Feeding external Aminolevulinic acid to plants typically results in improved chlorophyll production without any negative effects.
Answer: False
Explanation: While controlled low doses can be beneficial, providing excessive external Aminolevulinic acid to plants can lead to the accumulation of toxic intermediates, such as protochlorophyllide, potentially causing negative effects.
Spraying plants with controlled, low doses of Aminolevulinic acid can help protect them from stress and promote growth.
Answer: True
Explanation: The application of Aminolevulinic acid at controlled, low concentrations (e.g., up to 150 mg/L) has been observed to confer stress resistance and promote growth in plants.

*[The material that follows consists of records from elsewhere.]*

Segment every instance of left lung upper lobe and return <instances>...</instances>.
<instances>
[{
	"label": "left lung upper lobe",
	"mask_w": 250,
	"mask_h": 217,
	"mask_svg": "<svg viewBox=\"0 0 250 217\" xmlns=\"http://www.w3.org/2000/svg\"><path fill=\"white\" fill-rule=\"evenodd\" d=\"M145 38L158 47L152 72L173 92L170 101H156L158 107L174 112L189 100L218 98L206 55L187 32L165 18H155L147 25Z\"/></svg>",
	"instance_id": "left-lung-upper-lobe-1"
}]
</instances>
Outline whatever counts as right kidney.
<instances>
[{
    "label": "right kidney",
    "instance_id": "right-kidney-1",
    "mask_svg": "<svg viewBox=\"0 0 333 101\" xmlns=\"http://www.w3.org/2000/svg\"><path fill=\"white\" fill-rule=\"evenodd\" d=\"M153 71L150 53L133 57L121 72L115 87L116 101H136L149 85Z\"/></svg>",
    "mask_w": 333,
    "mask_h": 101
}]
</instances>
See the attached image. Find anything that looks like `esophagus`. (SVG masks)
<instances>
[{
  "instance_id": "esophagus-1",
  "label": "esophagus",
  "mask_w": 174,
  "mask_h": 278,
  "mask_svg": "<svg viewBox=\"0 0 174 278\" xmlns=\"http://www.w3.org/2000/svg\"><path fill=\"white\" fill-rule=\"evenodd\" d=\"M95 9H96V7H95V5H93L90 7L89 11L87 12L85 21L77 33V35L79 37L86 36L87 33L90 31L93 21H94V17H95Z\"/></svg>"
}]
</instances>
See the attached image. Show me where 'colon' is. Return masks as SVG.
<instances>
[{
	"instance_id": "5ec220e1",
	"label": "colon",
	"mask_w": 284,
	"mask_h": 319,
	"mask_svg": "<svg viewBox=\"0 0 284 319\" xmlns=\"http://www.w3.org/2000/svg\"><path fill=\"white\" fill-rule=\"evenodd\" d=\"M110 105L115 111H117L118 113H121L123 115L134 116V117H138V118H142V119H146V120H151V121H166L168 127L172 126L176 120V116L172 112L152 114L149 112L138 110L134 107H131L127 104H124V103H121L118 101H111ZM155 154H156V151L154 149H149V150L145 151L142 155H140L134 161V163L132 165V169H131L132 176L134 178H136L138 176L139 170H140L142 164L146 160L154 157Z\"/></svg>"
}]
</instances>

What is a potential negative consequence if plants are given external Aminolevulinic acid?
Answer: They can accumulate toxic levels of protochlorophyllide.
Explanation: Exogenous application of Aminolevulinic acid to plants can lead to the accumulation of protochlorophyllide, a chlorophyll precursor, potentially causing phytotoxicity if the downstream pathway cannot process it efficiently.
Controlled spraying of Aminolevulinic acid on plants at low doses (up to 150 mg/L) is suggested to have what effect?
Answer: Protect plants from stress and promote growth.
Explanation: Application of Aminolevulinic acid at controlled low concentrations has been shown to enhance plant resilience against stress factors and stimulate growth.